LM Studio[0] is the best "i'm new here and what is this!?" tool for dipping your toes in the water.

If the model supports "vision" or "sound", that tool makes it relatively painless to take your input file + text and feed it to the model.

[0]: https://lmstudio.ai/

dabockster · 2025-09-24T17:41:10 1758735670

Jumping from this for visibility - LM Studio really is the best option out there. Ollama is another runtime that I've used, but I've found it makes too many assumptions about what a computer is capable of and it's almost impossible to override those settings. It often overloads weaker computers and underestimates stronger ones.

LM Studio isn't as "set it and forget it" as Ollama is, and it does have a bit of a learning curve. But if you're doing any kind of AI development and you don't want to mess around with writing llama-cpp scripts all the time, it really can't be beat (for now).

unixhero · 2025-09-24T08:16:09 1758701769

Thank you! I will give it a try and see if I can get that 4090 working a bit.

Alifatisk · 2025-09-24T08:57:32 1758704252

You can use their models here chat.qwenlm.ai, its their official website

dabockster · 2025-09-24T17:37:27 1758735447

I wouldn't recommend using anything that can transmit data back to the CCP. The model itself is fine since it's open source (and you can run it firewalled if you're really paranoid), but directly using Alibaba's AI chat website should be discouraged.

captainregex · 2025-09-24T12:10:34 1758715834

AnythingLLM also good for that GUI experience!

captainregex · 2025-09-24T12:12:07 1758715927

I should add that sometimes LM Studio just feels better for the use case, same model same purpose seemingly different output usually when involving RAG, but Anything is definitely a very intuitive visual experience

lofaszvanitt · 2025-09-25T14:08:53 1758809333

People actually use tesseract? It's one of the worst OCR solutions out there. Forget it.

creativebee · 2025-09-24T13:47:12 1758721632

Any tipps on getting bounding boxes? The model doesn’t seem to even understand the original size of the image. And even if I provide the dimensions, the positioning is off. :'(

kardianos · 2025-09-24T12:52:17 1758718337

Wait a moment... It gave you BOUNDING BOXES? That is awesome! That is a missing link I need for models.

pouetpouetpoue · 2025-09-24T17:02:40 1758733360

i had success with tabula. you may not need ai. but fine if it works too.

re5i5tor · 2025-09-24T12:32:01 1758717121

I would strongly emphasize:

CV != AI Vision

gpt-4o would breeze through your poor images.

richardlblair · 2025-09-24T13:11:13 1758719473

It did not, unfortunately. When CV failed gpt-4o failed as well. I even had a list of valid invoice numbers & dates to help the models. Still, most failed.

Construction invoices are not great.

re5i5tor · 2025-09-24T15:41:34 1758728494

Did you try few-shotting examples when you hit problem cases? In my ziploc case, the model was failing if red sharpie was used vs black. A few shot hint fixed that.

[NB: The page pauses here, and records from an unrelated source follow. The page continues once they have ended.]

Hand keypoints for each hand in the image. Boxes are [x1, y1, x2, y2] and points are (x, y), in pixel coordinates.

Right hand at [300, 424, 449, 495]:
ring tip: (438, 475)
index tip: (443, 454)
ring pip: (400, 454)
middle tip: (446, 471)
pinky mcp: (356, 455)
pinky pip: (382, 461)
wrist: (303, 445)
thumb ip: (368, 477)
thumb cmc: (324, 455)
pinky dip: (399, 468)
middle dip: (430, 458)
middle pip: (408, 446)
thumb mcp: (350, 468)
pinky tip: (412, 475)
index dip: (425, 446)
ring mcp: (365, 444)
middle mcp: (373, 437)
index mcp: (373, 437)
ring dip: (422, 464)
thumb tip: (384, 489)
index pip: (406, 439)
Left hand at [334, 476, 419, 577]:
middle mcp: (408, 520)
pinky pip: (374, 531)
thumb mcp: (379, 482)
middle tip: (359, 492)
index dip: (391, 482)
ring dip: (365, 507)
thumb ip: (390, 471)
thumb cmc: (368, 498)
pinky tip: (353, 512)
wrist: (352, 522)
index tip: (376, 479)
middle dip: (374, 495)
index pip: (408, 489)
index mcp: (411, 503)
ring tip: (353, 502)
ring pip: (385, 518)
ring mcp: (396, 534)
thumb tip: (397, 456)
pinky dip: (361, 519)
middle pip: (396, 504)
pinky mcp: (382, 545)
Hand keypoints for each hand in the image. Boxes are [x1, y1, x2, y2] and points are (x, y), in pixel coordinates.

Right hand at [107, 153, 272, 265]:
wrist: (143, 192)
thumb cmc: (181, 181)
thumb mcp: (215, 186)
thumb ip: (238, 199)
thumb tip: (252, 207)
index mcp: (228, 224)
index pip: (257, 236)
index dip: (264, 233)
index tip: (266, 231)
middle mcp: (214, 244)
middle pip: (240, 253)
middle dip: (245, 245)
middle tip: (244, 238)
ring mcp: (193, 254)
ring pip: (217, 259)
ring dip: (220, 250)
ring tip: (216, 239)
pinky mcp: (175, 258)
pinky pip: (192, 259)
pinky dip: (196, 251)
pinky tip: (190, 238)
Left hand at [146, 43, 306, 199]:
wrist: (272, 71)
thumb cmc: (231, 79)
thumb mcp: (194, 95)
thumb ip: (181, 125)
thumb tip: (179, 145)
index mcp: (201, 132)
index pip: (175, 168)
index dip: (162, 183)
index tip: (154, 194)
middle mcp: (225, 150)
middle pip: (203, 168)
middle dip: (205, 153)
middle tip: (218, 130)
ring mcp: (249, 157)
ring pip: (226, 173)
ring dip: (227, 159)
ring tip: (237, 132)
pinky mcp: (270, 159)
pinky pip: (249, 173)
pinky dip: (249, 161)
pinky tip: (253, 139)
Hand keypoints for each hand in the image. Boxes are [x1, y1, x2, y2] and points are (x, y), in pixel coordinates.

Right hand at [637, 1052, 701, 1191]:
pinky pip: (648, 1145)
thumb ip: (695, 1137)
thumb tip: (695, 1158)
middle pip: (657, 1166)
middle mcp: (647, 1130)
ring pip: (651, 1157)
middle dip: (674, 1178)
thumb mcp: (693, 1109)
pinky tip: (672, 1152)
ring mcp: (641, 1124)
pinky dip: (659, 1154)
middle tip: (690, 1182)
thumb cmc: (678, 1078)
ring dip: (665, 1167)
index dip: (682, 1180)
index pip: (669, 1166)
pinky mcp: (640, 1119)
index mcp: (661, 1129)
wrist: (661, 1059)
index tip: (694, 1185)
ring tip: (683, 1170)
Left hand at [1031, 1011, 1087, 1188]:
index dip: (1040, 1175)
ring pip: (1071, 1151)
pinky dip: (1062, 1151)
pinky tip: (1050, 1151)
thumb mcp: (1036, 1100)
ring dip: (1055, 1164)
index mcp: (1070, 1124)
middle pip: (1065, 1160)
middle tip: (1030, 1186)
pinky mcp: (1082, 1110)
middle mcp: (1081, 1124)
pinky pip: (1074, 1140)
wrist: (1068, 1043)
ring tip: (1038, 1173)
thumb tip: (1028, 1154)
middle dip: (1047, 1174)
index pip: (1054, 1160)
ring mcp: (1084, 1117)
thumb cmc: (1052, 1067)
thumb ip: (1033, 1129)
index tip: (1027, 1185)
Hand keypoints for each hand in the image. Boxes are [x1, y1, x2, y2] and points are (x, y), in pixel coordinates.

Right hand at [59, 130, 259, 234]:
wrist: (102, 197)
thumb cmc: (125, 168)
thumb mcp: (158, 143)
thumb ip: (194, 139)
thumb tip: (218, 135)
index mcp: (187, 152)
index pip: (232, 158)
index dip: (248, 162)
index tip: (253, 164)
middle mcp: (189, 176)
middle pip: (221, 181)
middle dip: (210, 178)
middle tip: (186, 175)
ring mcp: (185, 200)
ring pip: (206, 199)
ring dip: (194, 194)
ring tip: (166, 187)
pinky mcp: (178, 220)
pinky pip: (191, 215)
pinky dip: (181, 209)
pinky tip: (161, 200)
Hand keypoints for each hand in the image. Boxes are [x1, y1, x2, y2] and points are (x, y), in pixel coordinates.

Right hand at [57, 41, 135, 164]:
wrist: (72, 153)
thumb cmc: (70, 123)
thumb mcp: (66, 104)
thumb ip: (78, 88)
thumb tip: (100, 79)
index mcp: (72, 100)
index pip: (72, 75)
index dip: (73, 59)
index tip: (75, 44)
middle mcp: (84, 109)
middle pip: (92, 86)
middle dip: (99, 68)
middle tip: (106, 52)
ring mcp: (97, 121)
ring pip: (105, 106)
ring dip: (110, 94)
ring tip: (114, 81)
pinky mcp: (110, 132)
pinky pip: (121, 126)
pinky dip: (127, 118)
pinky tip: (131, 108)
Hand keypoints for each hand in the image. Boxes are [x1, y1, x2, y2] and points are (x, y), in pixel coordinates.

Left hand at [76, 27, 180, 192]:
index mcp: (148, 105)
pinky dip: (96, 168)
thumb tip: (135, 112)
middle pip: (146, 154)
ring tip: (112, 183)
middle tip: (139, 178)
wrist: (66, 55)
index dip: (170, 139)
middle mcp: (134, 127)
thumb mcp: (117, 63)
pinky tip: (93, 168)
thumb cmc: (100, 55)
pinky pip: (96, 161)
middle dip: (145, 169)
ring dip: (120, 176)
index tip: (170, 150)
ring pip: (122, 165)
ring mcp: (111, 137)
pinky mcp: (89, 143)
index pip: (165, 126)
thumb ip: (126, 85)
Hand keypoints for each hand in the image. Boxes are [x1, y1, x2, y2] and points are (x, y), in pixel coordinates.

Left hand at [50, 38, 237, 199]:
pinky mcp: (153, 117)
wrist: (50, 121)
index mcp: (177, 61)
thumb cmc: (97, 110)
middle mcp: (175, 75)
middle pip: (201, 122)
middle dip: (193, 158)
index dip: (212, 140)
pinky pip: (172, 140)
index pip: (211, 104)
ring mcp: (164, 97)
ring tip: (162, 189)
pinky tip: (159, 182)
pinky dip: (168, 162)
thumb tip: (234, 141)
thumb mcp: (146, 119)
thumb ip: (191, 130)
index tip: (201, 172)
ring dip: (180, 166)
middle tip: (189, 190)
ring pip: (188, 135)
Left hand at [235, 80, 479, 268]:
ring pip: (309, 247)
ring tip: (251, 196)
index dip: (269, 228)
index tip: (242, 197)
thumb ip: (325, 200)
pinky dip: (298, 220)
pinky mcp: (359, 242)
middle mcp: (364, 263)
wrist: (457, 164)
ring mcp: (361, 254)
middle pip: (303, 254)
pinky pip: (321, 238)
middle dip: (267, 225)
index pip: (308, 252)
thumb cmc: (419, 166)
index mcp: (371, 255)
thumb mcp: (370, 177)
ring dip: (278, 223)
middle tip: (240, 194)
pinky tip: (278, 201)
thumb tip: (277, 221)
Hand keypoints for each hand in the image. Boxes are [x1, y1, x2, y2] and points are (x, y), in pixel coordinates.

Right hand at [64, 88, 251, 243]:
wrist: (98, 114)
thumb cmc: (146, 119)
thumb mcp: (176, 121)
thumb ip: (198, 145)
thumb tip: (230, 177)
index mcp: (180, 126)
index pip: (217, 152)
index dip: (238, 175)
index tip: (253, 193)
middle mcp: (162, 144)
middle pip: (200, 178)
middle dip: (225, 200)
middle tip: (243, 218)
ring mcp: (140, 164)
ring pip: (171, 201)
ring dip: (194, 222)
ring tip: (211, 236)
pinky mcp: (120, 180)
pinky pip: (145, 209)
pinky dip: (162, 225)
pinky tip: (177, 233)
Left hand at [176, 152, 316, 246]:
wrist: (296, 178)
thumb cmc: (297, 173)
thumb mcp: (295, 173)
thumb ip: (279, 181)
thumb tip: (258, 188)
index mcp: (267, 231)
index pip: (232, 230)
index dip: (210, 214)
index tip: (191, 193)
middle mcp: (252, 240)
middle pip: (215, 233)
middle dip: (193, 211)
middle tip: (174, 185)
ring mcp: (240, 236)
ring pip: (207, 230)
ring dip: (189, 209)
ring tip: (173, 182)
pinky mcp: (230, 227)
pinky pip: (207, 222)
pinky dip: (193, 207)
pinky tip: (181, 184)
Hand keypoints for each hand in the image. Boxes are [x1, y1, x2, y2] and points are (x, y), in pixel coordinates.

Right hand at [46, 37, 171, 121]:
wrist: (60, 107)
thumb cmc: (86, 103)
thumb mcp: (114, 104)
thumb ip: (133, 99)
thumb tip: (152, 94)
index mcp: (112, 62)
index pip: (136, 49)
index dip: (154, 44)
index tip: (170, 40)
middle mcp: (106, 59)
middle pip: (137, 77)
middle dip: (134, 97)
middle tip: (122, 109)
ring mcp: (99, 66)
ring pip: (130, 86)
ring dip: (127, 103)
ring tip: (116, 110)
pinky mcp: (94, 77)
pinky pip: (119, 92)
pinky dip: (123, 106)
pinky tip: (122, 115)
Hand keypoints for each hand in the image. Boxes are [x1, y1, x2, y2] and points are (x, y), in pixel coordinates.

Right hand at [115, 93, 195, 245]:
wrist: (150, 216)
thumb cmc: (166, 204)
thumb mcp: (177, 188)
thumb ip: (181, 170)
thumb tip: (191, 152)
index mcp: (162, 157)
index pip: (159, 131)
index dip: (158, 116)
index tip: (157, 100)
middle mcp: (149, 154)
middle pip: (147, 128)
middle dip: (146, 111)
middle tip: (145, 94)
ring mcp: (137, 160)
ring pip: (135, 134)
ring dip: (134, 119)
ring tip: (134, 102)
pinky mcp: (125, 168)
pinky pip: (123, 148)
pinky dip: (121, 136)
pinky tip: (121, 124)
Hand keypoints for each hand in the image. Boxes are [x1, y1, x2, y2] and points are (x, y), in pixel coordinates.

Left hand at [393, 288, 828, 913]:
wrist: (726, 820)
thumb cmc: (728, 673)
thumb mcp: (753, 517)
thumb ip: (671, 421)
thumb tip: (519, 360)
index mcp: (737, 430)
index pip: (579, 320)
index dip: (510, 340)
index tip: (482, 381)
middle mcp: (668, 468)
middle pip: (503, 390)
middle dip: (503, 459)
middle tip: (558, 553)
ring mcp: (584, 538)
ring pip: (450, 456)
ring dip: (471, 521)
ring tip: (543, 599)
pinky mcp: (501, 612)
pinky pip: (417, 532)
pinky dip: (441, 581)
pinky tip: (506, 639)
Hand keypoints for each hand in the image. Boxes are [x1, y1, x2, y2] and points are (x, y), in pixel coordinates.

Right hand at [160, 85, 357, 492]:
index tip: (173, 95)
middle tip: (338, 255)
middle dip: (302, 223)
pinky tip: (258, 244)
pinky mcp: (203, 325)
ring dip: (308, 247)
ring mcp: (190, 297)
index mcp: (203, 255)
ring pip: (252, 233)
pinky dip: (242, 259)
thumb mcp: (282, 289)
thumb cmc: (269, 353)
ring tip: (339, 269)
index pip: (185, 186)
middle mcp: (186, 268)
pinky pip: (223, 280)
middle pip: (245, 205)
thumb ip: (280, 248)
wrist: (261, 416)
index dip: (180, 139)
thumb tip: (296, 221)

richardlblair · 2025-09-24T16:47:43 1758732463

Tbh, I had run the images through a few filters. The images that went through to AI were high contrast, black and white, with noise such as highlighters removed. I had tried 1 shot and few shot.

I think it was largely a formatting issue. Like some of these invoices have nonsense layouts. Perhaps Qwen works well because it doesn't assume left to right, top to bottom? Just speculating though

re5i5tor · 2025-09-24T14:27:16 1758724036

I’m very surprised. Have dealt with some really ugly inputs (handwritten text on full ziploc bags etc., stained torn handwritten recipe cards, etc.) with super good success.